Exercise prompt>
Because only the text is wanted, repeat the records below exactly and omit the pictures.
---------- Dataset extract ----------
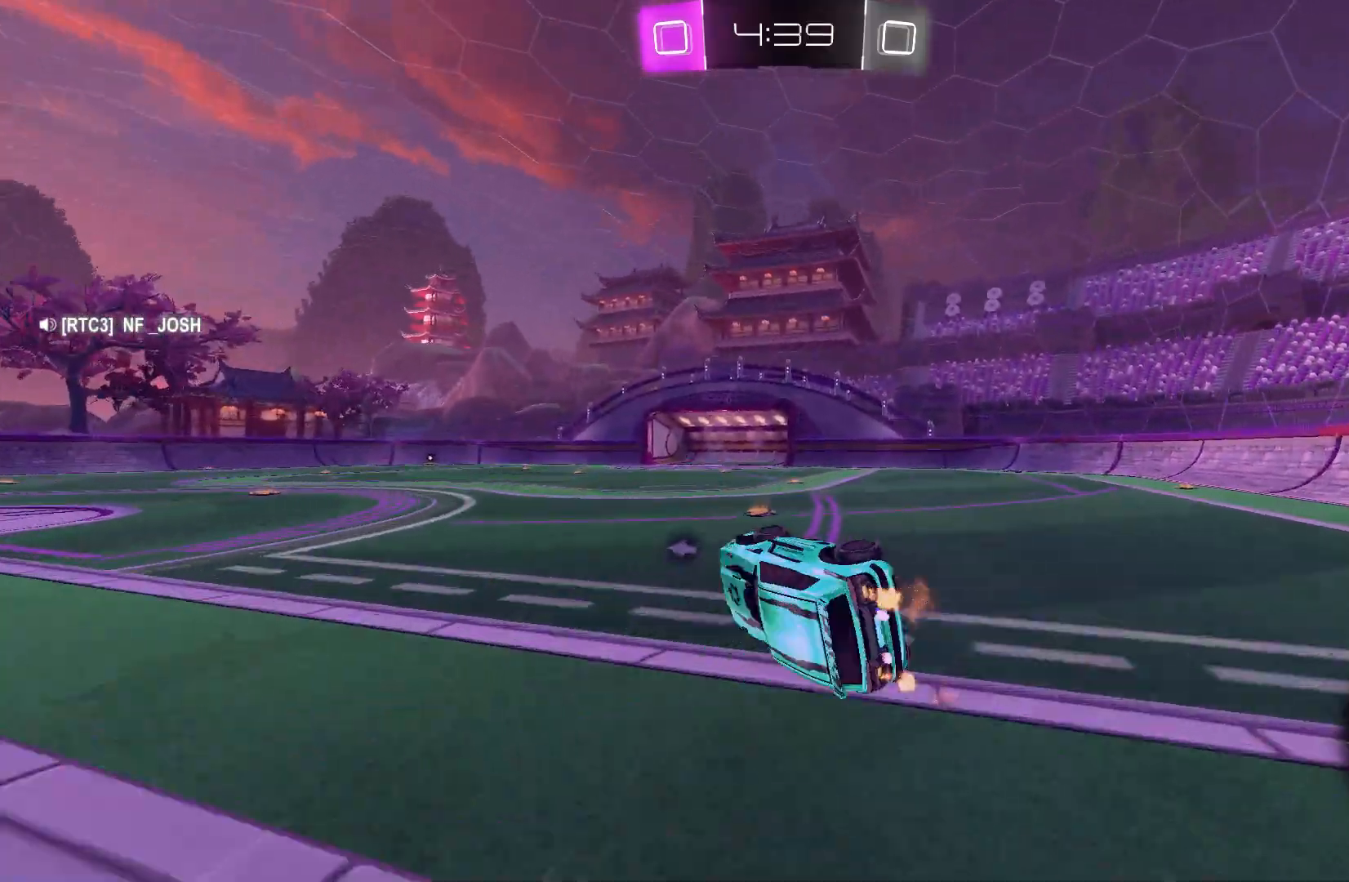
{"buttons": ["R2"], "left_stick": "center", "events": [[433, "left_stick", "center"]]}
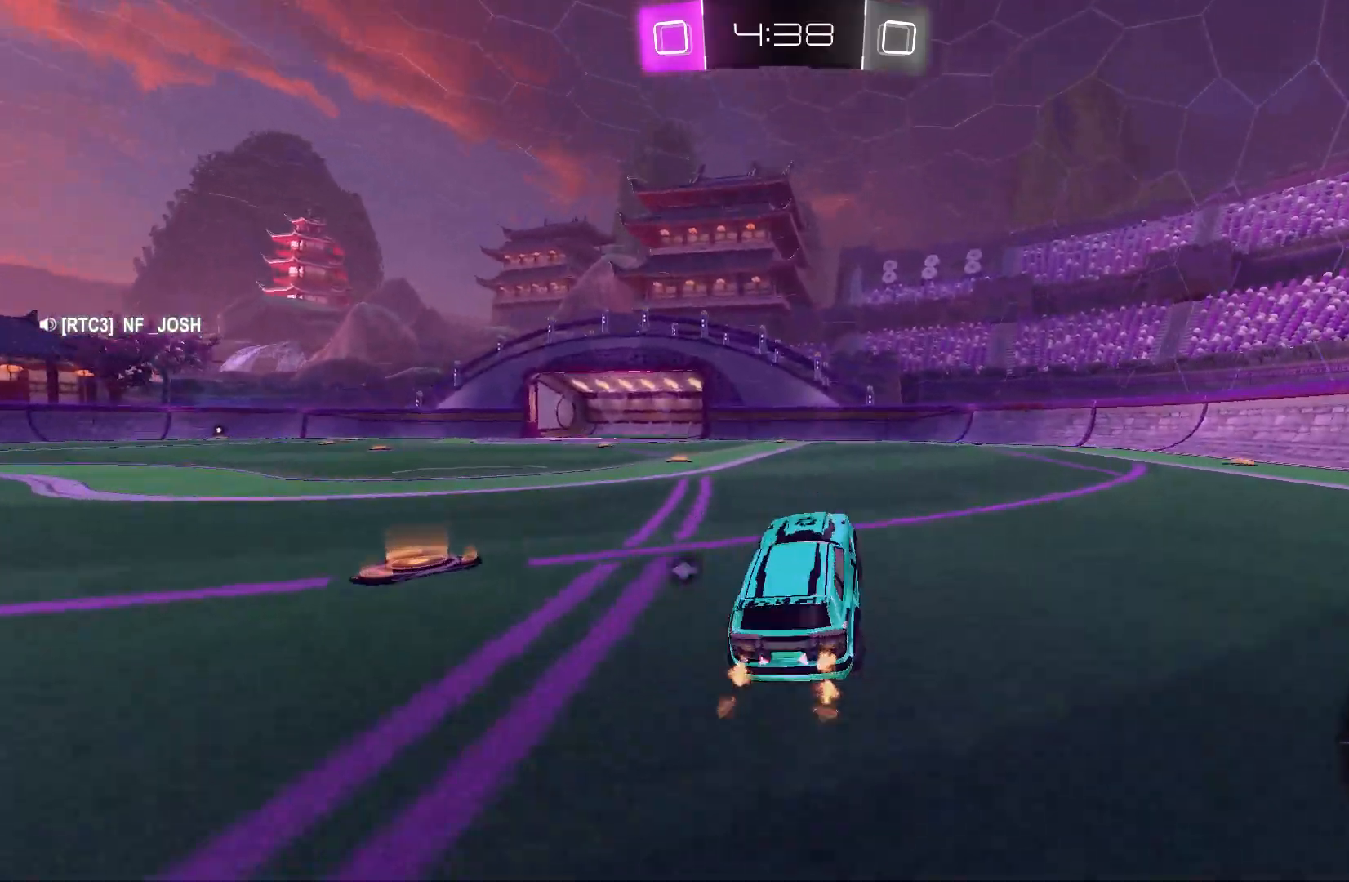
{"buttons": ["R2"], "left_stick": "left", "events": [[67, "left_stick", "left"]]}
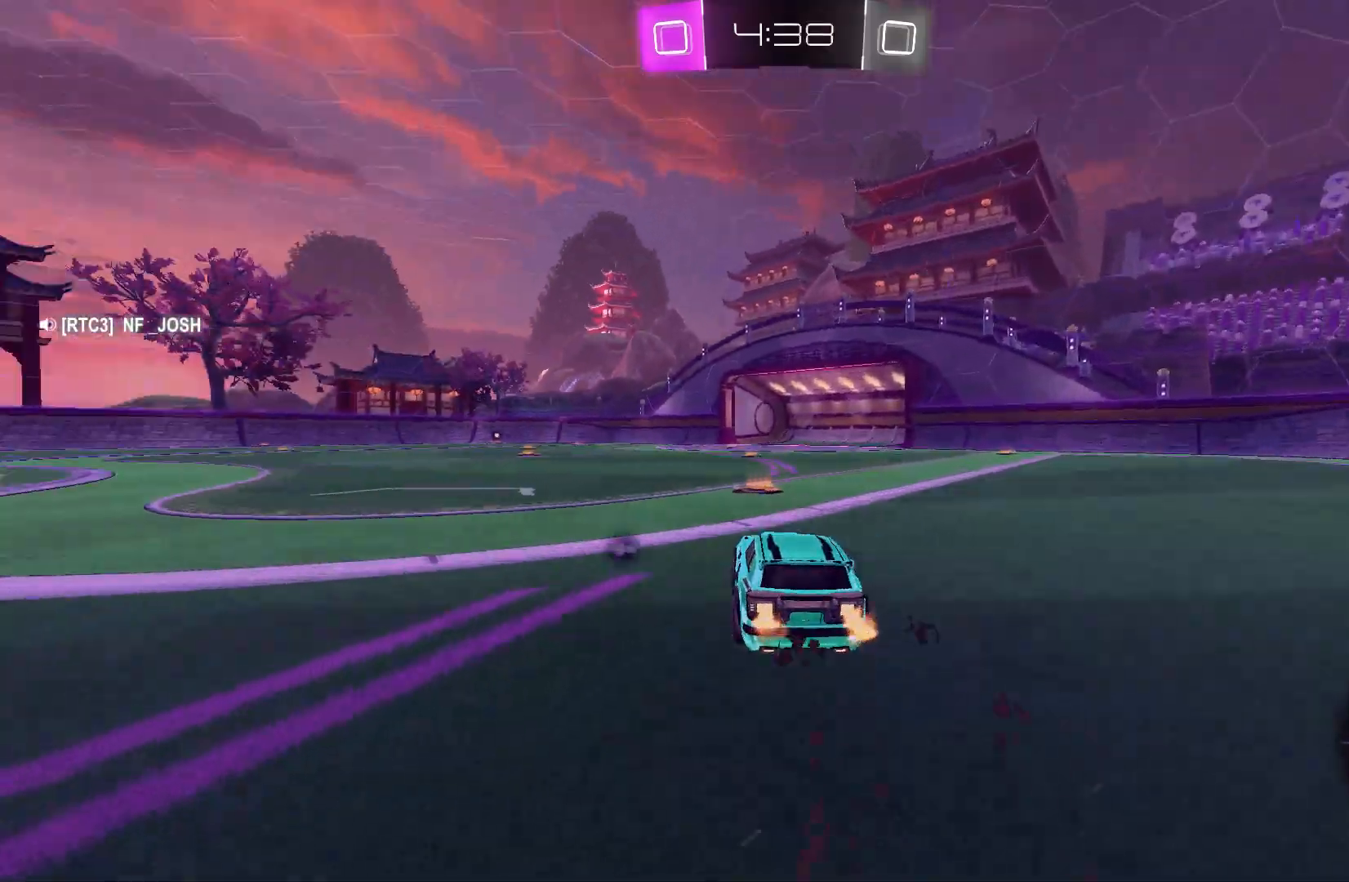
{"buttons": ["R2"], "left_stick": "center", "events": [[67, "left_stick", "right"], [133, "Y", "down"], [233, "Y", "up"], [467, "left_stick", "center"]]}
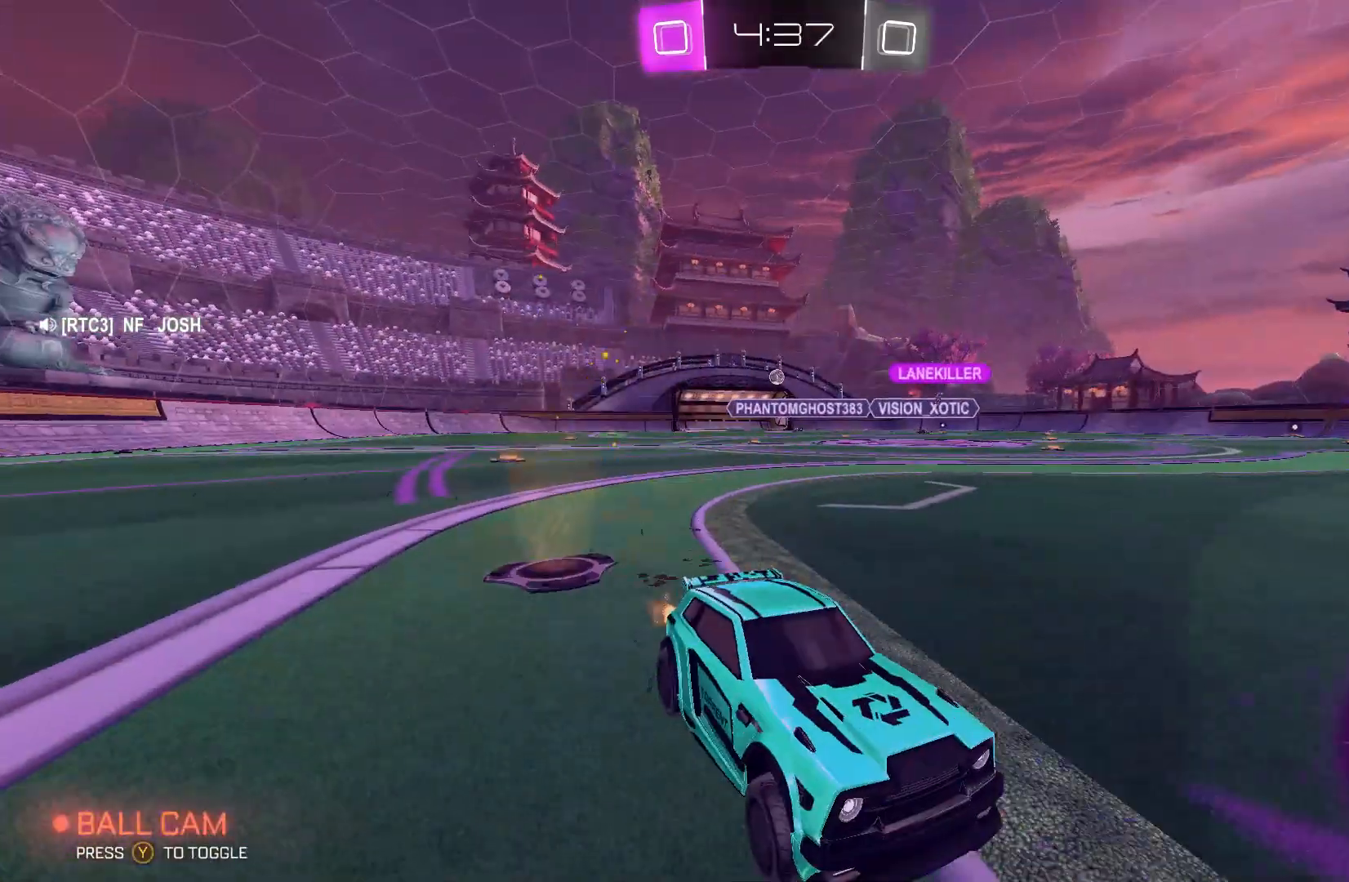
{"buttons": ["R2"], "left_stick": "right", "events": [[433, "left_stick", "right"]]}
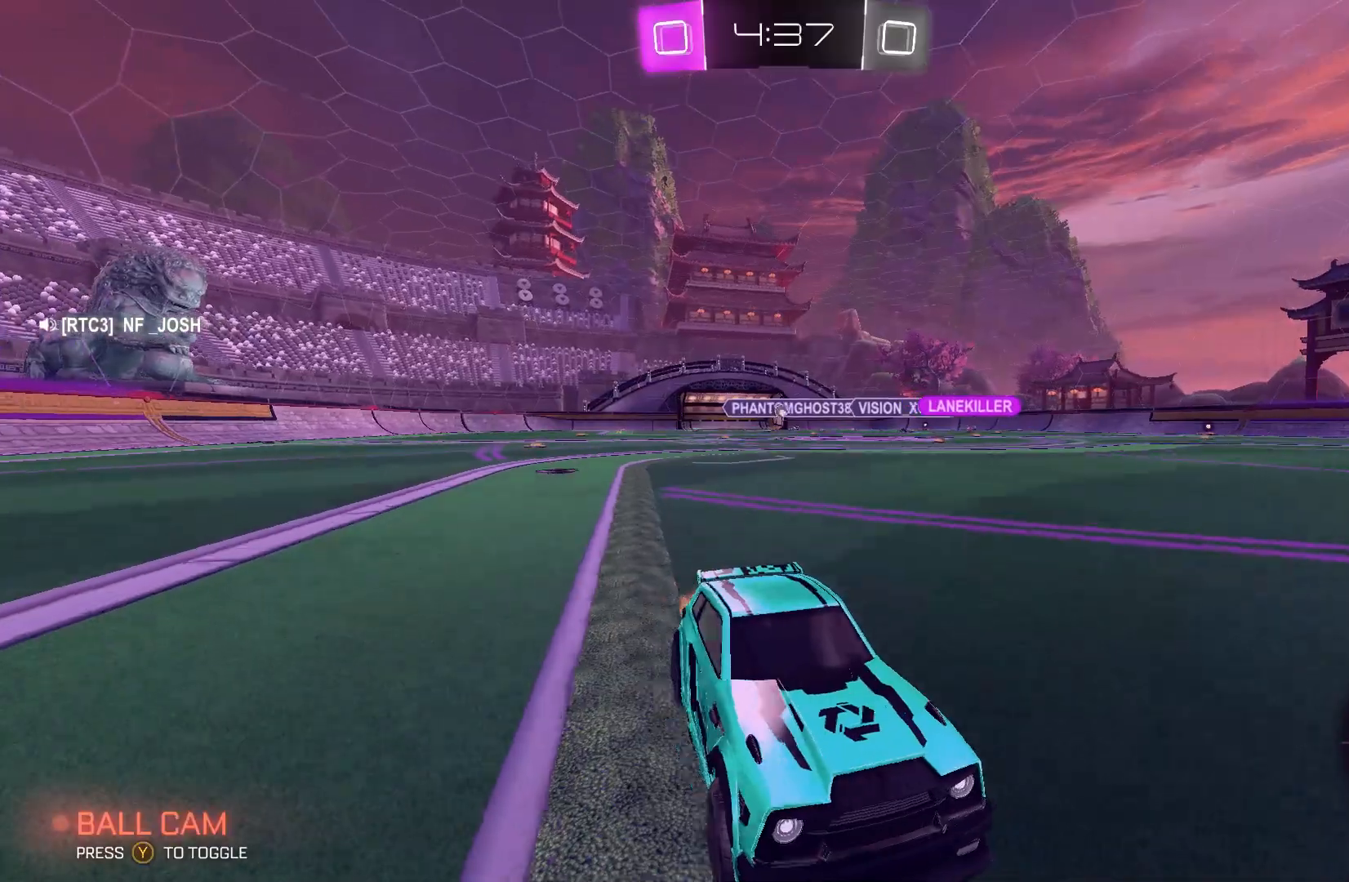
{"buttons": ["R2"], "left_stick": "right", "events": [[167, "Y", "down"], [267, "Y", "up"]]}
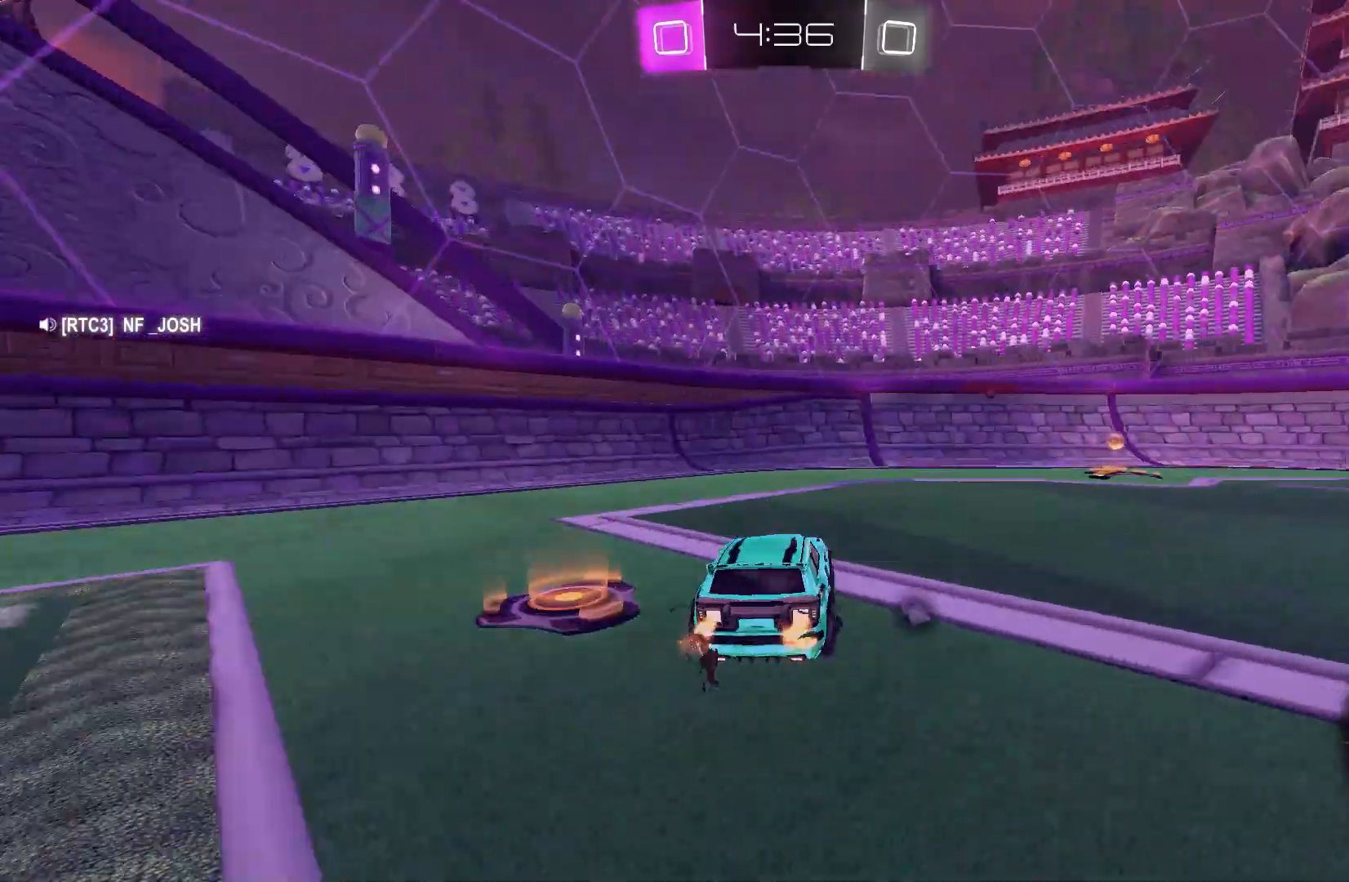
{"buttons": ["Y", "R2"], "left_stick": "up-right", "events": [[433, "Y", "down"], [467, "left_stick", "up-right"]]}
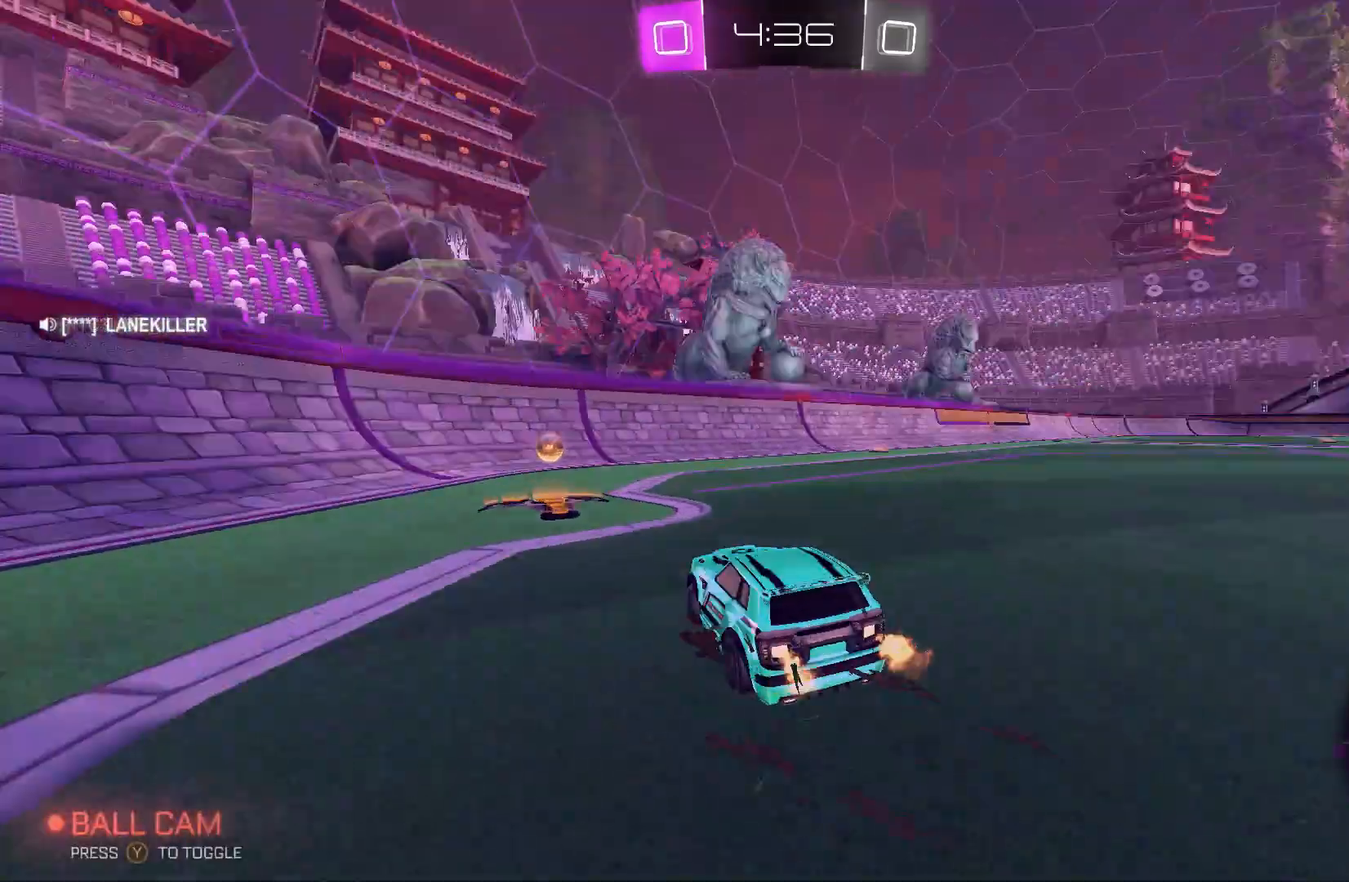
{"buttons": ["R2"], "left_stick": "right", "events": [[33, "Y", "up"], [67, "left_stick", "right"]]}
----------
Solved problem>
{"buttons": ["R2"], "left_stick": "center", "events": [[433, "left_stick", "center"]]}
{"buttons": ["R2"], "left_stick": "left", "events": [[67, "left_stick", "left"]]}
{"buttons": ["R2"], "left_stick": "center", "events": [[67, "left_stick", "right"], [133, "Y", "down"], [233, "Y", "up"], [467, "left_stick", "center"]]}
{"buttons": ["R2"], "left_stick": "right", "events": [[433, "left_stick", "right"]]}
{"buttons": ["R2"], "left_stick": "right", "events": [[167, "Y", "down"], [267, "Y", "up"]]}
{"buttons": ["Y", "R2"], "left_stick": "up-right", "events": [[433, "Y", "down"], [467, "left_stick", "up-right"]]}
{"buttons": ["R2"], "left_stick": "right", "events": [[33, "Y", "up"], [67, "left_stick", "right"]]}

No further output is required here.